[37] Lost hope

81 17 15
                                    

  Gahyeon menyambut Minji pulang. Dari cara temannya itu memeluknya Ia tahu ini hari yang berat. Ia bersyukur setidaknya Minji tidak pulang dengan air mata. 

  Berat tubuh Minji mengatakan segalanya. Mungkin ini bukan waktu yang tepatnya untuk mengatakan jika Ia baru saja menerima surat tagihan listrik.

"Tenanglah Jiu-ya, kau aman disini. Kau sudah di rumah" Ucapnya sembari menepuk-nepuk punggung Minji.

"Terima kasih Gahyeon-a, kau memang yang terbaik"

"Lebih baik darimu?"

"Tahu batasanmu" Tatapan Minji berubah sinis.

  Gahyeon mendampingi, menenangkan, dan merawat Minji. Meski begitu menyebalkan fakta itu tidak dapat diubah. Awalnya Minji juga tidak yakin menerima Gahyeon sebagai housemate-nya. Polos dan rakus, itulah kesan awal Gahyeon di mata Minji. 

  Keputusannya untuk menolak Gahyeon sudah bulat dan sudah Ia utarakan. Sedih memang melihat gadis itu pulang menembus hujan dengan punggung yang tampak sangat lelah. 

  Lalu bagaimana akhirnya mereka bisa bersama? Bukan Gahyeon namanya jika tidak tersesat. Mau Minji anggap itu sengaja pun tidak merubah keadaan bahwa tempat Gahyeon tersesat pasti di sekitar rumahnya. 

  Beberapa kali Ia melihat Gahyeon berbelok di jalanan rumahnya sampai melintas di depan rumah kecilnya.
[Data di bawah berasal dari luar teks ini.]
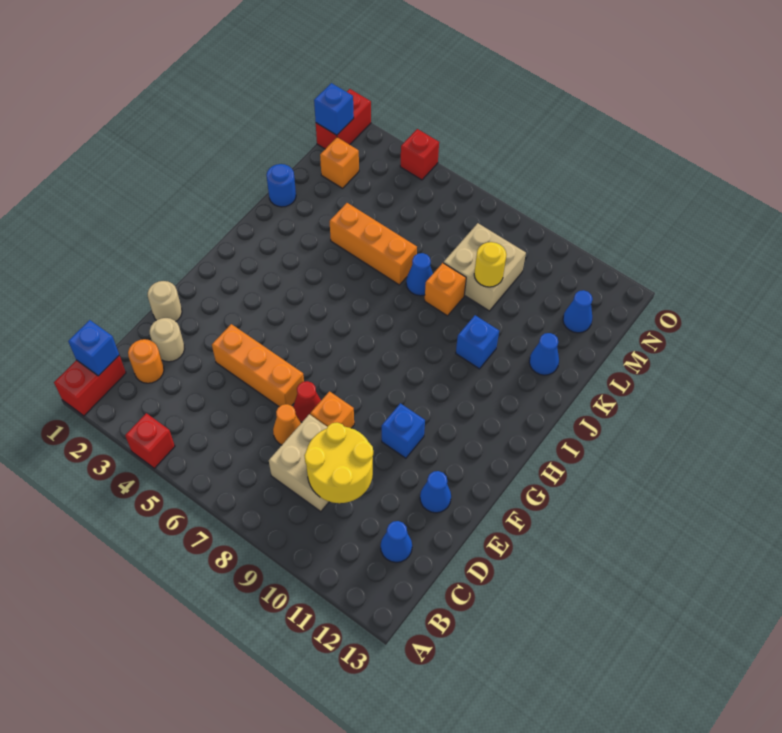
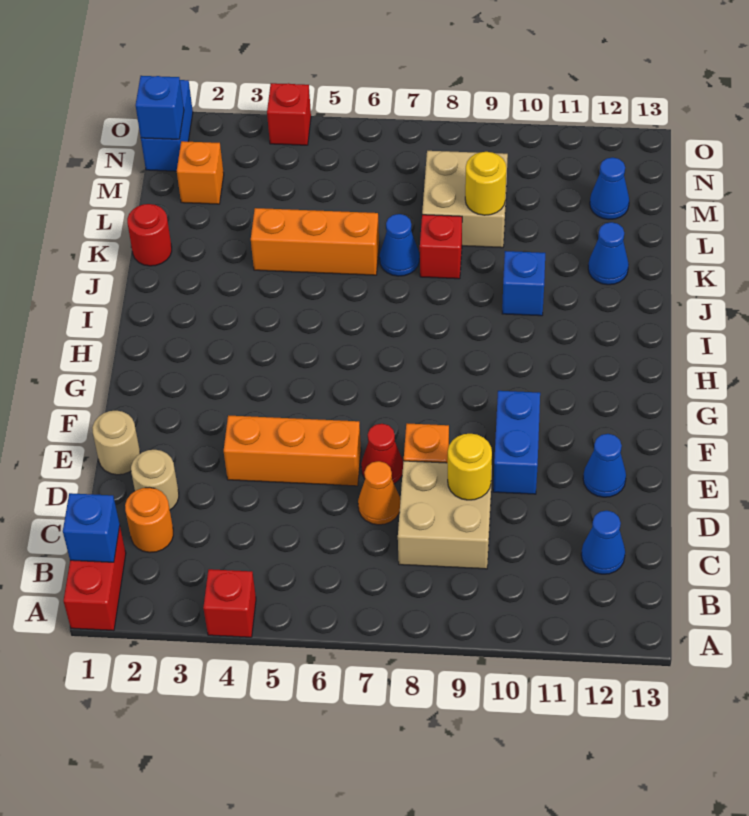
yellow 2x2 round brick [304,422,373,503] -> yellow 1x1 round brick [448,434,492,500]
blue 1x1 brick [382,403,425,458] -> blue 1x2 brick [493,391,540,494]
blue 1x1 round brick [266,164,296,207] -> red 1x1 round brick [127,204,172,266]
orange 1x1 brick [425,263,466,316] -> red 1x1 brick [420,215,462,279]
red 1x2 brick [316,89,371,149] -> blue 1x2 brick [141,80,193,171]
Padahal tujuan gadis itu jauh dari sini. Entah bagaimana caranya sampai kakinya bisa tidak mengenal arah seperti itu.

  Klise bukan? Karena kasihan dengannya, Minji menuntunnya pulang. Dia mengawal anak TK itu pulang setiap harinya. Bahkan Ia rela pulang berganti pakaian lalu menjemput Gahyeon di kampus untuk mengantarnya lagi. Gahyeon hanya perlu diberi patokan jelas yang tidak mungkin berubah. 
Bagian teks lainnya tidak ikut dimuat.